Dead girl’s injuries consistent with child abuse, doctor says
A toddler died two months after a social worker placed her in a “safe” home, a Supreme Court jury heard yesterday.
Three-year-old Jennifer Pinder died from injuries associated with child abuse on February 25, 2007 while in the care of Troy Sweeting and Rosetta Cruz-Sweeting, her aunt, prosecutors say.
Social worker Monique McKenzie told the jury that the Sweetings “appeared to be upright citizens of good character” from her investigations.
McKenzie authorized the child’s release from the Nazareth Center into the family’s care during the week of December 13, 2006, the court heard.
McKenzie said she did not follow up on the child’s welfare after she was placed with the Sweeting family.
Pediatrician Dr.
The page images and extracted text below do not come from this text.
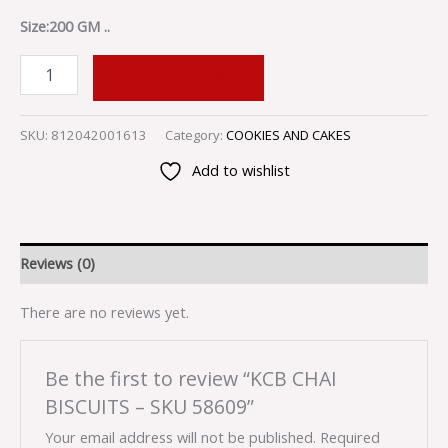
Size:200 GM ..
ADD TO CART
SKU:
812042001613
Category:
COOKIES AND CAKES
Add to wishlist
Reviews (0)
There are no reviews yet.
Be the first to review “KCB CHAI
BISCUITS – SKU 58609”
Your email address will not be published.
Required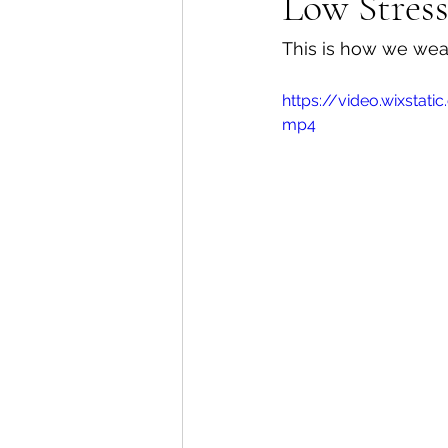
Low Stres
This is how we wean
https://video.wixsta
mp4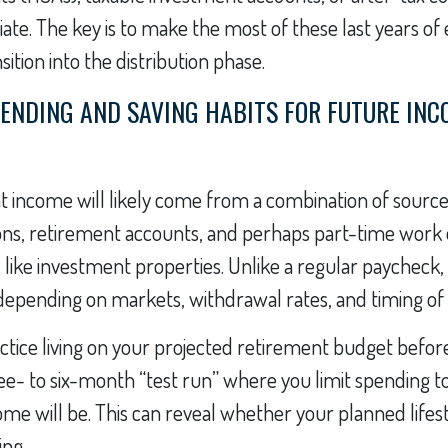
te. The key is to make the most of these last years o
ition into the distribution phase.
PENDING AND SAVING HABITS FOR FUTURE IN
 income will likely come from a combination of sources
ons, retirement accounts, and perhaps part-time work 
 like investment properties. Unlike a regular paycheck,
epending on markets, withdrawal rates, and timing of 
ctice living on your projected retirement budget befor
hree- to six-month “test run” where you limit spending 
me will be. This can reveal whether your planned lifestyl
ing.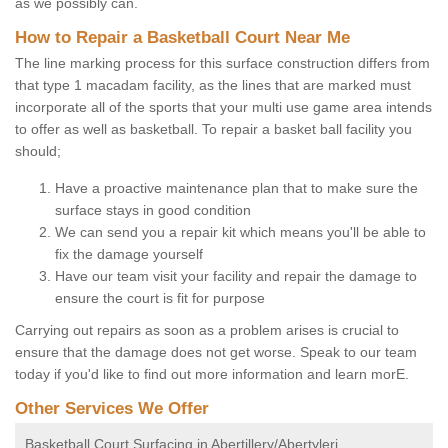
as we possibly can.
How to Repair a Basketball Court Near Me
The line marking process for this surface construction differs from
that type 1 macadam facility, as the lines that are marked must
incorporate all of the sports that your multi use game area intends
to offer as well as basketball. To repair a basket ball facility you
should;
Have a proactive maintenance plan that to make sure the
surface stays in good condition
We can send you a repair kit which means you'll be able to
fix the damage yourself
Have our team visit your facility and repair the damage to
ensure the court is fit for purpose
Carrying out repairs as soon as a problem arises is crucial to
ensure that the damage does not get worse. Speak to our team
today if you'd like to find out more information and learn morE.
Other Services We Offer
Basketball Court Surfacing in Abertillery/Abertyleri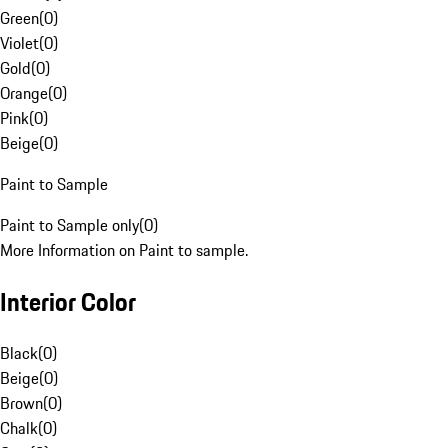
Green
(
0
)
Violet
(
0
)
Gold
(
0
)
Orange
(
0
)
Pink
(
0
)
Beige
(
0
)
Paint to Sample
Paint to Sample only
(
0
)
More Information on Paint to sample.
Interior Color
Black
(
0
)
Beige
(
0
)
Brown
(
0
)
Chalk
(
0
)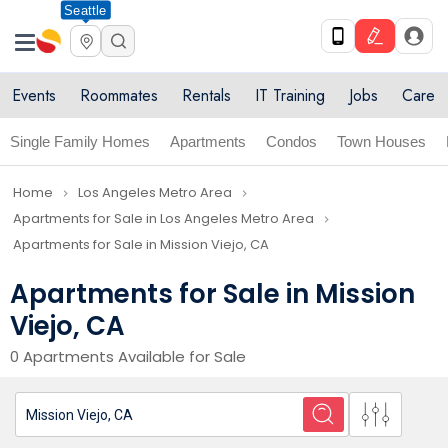
Seattle
Events
Roommates
Rentals
IT Training
Jobs
Care
Single Family Homes
Apartments
Condos
Town Houses
Home
Los Angeles Metro Area
navigate_next
navigate_next
Apartments for Sale in Los Angeles Metro Area
navigate_next
Apartments for Sale in Mission Viejo, CA
Apartments for Sale in Mission
Viejo, CA
0 Apartments Available for Sale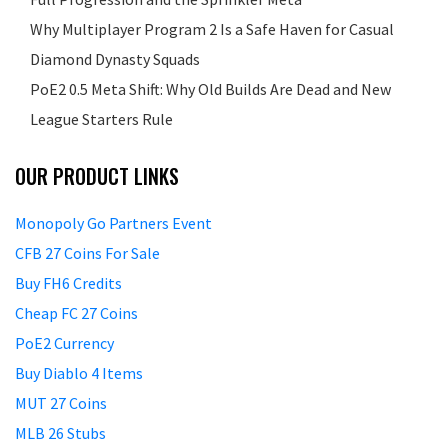
Why Multiplayer Program 2 Is a Safe Haven for Casual
Diamond Dynasty Squads
PoE2 0.5 Meta Shift: Why Old Builds Are Dead and New
League Starters Rule
OUR PRODUCT LINKS
Monopoly Go Partners Event
CFB 27 Coins For Sale
Buy FH6 Credits
Cheap FC 27 Coins
PoE2 Currency
Buy Diablo 4 Items
MUT 27 Coins
MLB 26 Stubs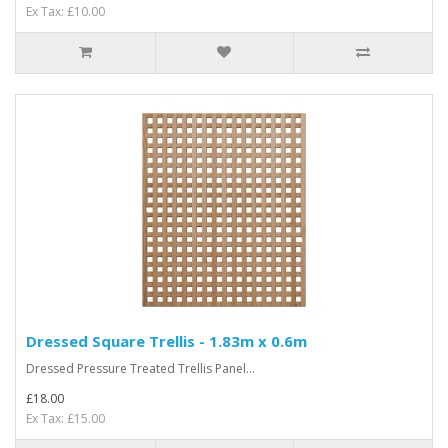
Ex Tax: £10.00
Dressed Square Trellis - 1.83m x 0.6m
Dressed Pressure Treated Trellis Panel...
£18.00
Ex Tax: £15.00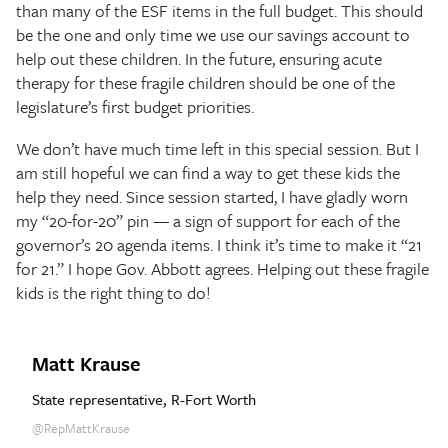
than many of the ESF items in the full budget. This should
be the one and only time we use our savings account to
help out these children. In the future, ensuring acute
therapy for these fragile children should be one of the
legislature’s first budget priorities.
We don’t have much time left in this special session. But I
am still hopeful we can find a way to get these kids the
help they need. Since session started, I have gladly worn
my “20-for-20” pin — a sign of support for each of the
governor’s 20 agenda items. I think it’s time to make it “21
for 21.” I hope Gov. Abbott agrees. Helping out these fragile
kids is the right thing to do!
Matt Krause
State representative, R-Fort Worth
@RepMattKrause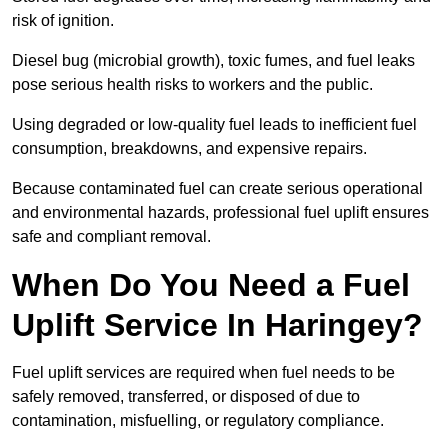
risk of ignition.
Diesel bug (microbial growth), toxic fumes, and fuel leaks
pose serious health risks to workers and the public.
Using degraded or low-quality fuel leads to inefficient fuel
consumption, breakdowns, and expensive repairs.
Because contaminated fuel can create serious operational
and environmental hazards, professional fuel uplift ensures
safe and compliant removal.
When Do You Need a Fuel
Uplift Service In Haringey?
Fuel uplift services are required when fuel needs to be
safely removed, transferred, or disposed of due to
contamination, misfuelling, or regulatory compliance.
Percival McNeil first came into contact with Pinder on February 21, 2007 in the Accident and Emergency section of Princess Margaret Hospital.
McNeil said the child had multiple injuries about the body, which in his opinion were not accidental. He said her injuries were consistent with child abuse.
He said, “These injuries were not accidental, so they were inflicted.”
McNeil said the medical team felt that Pinder had a “slim chance of survival”.
The prognosis was correct and Pinder died at 1:44 a.m. on February 25 after suffering from four cardiac arrests.
Doctors were able to restore Pinder’s heartbeat after the first three arrests but their resuscitation attempts failed after her heart stopped a fourth time.
Cruz-Sweeting is no longer charged with Pinder’s murder.
The case against her husband continues before Justice Roy Jones.
Anthony Delaney and Charles Newbold are the prosecutors. Raymond Rolle appears for Sweeting.